Greatness

Prelude Op.28 No.15 “Raindrop”    F. Chopin (1810-1849)

This last week as pondered Martin Luther King, Albert Schweitzer and the Saints in general, and this week’s Gospel text in which a completely unknown Jesus walks into a synagogue and blasts them out of the pews with His message: “The great prophecies for which you have been waiting for centuries? Ta da! That’s ME!” — once again I am brought face to face with the paradoxical relationship between ‘greatness/strength’ and ‘poverty/weakness’ which pervades the New Testament.
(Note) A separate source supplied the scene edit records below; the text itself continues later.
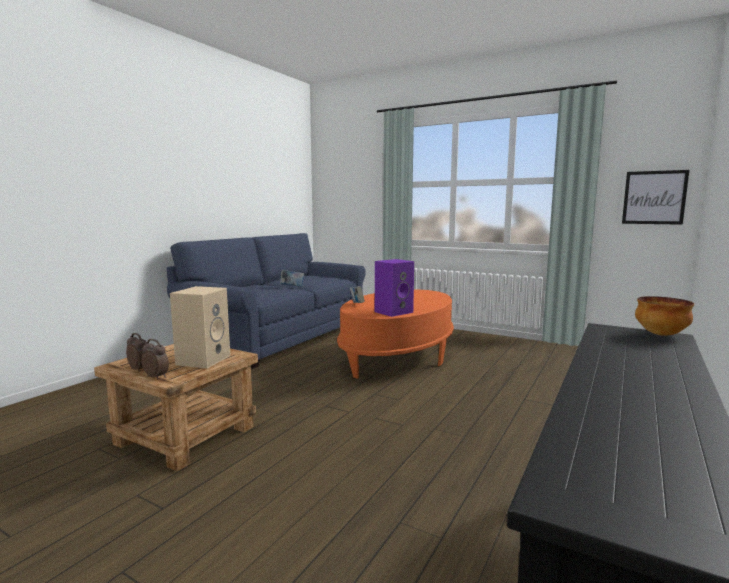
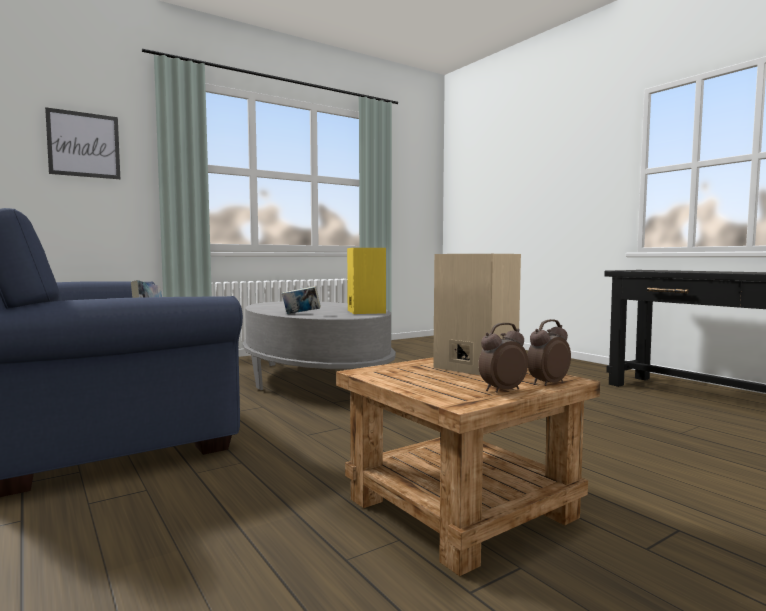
camera: 65 degrees left, 5 degrees down
orange coffee table [337,289,454,379] -> grey coffee table [242,301,396,390]
purple speaker [375,259,414,317] -> yellow speaker [347,248,386,314]
picture [622,170,689,225] -> picture moved to [45,107,120,179]
bowl [635,296,694,336] -> none

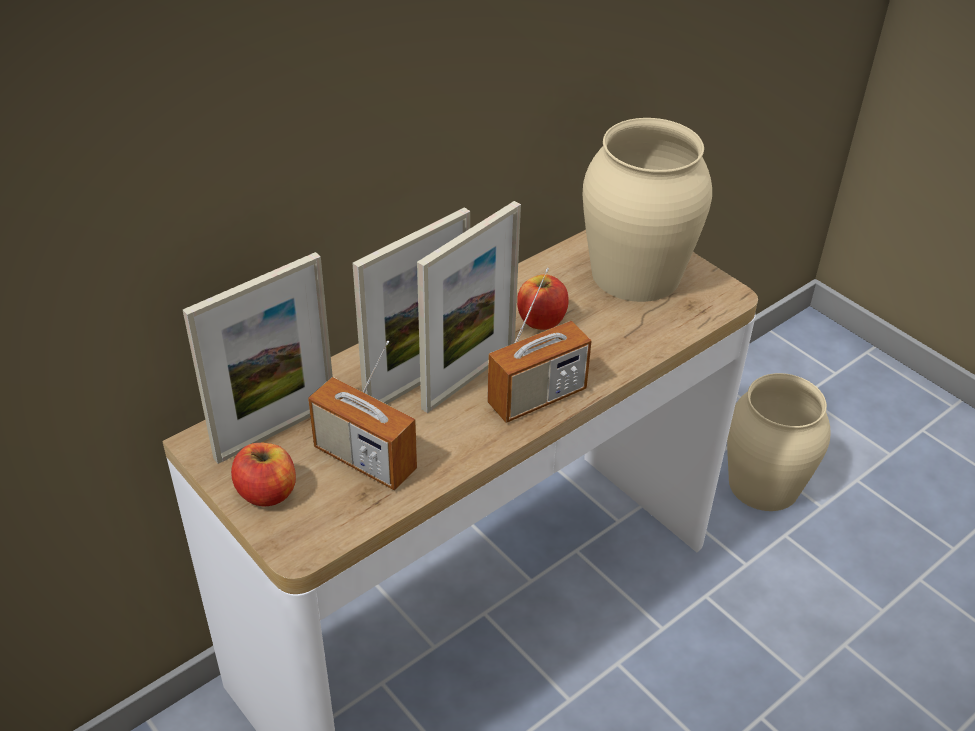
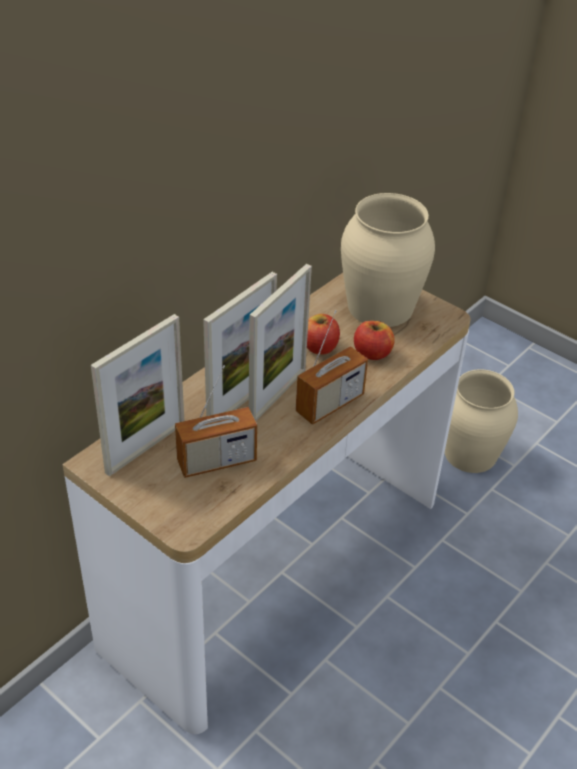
camera: 10 degrees left, 0 degrees up
apple [231,443,296,507] -> apple moved to [354,321,395,360]
radio [308,341,417,490] -> radio turned 45 degrees counterclockwise [175,365,257,478]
For all the attention that ‘weakness/poverty’ gets in the New Testament and in Christian thinking in general, in the end it is still the Greatest of the Greatest that is at the very heart of Christianity, namely: Jesus the Christ, King of Kings and Lord of Lords. It is His great power & authority which heals the blind, deaf and lame. It is from His great mind that the Sermon on the Mount flows. It is by His great Love and Selflessness that the Cross is possible.

One could object: “He was the Christ, and thus great things which were possible to Him are simply beyond a mere mortal like myself.” Yet Jesus Himself says: “Truly, truly, I say to you, he who believes in Me, the works that I do, he will do also; and greater works than these he will do.” (Jn.14:12)

It is not weakness and ignorance that can address the problems we face as a society. It is not a benighted homeless person who can do something about Civil Rights, but the greatness of a Martin Luther King. As grateful as I am that someone flips burgers at McDonalds for my benefit, it wasn’t a burger flipper but a thriving theologian, philosopher, scholar and concert musician who turned his back on worldly success and become a medical doctor, founding and funding a hospital in Africa (Albert Schweitzer).

It is not our infirmities, but the strengths God gave us which make it possible for us to be of service to this broken world — strengths in which we should neither take personal credit (on what basis?) nor be ashamed (put under a bushel), strengths which are simply to be put to His service without further thought.

For every Scripture about how weak and sinful we are, there is another about how we are created in His image and likeness, and “I can do all things through Him who strengthens me.” What could be greater than that? (Once again, paradox seems to characterize great theological truth.)

After all, a Loving Parent is of course there for Her children when they are hurt, but what She really wants is to see Her children grow and fully realize their potential.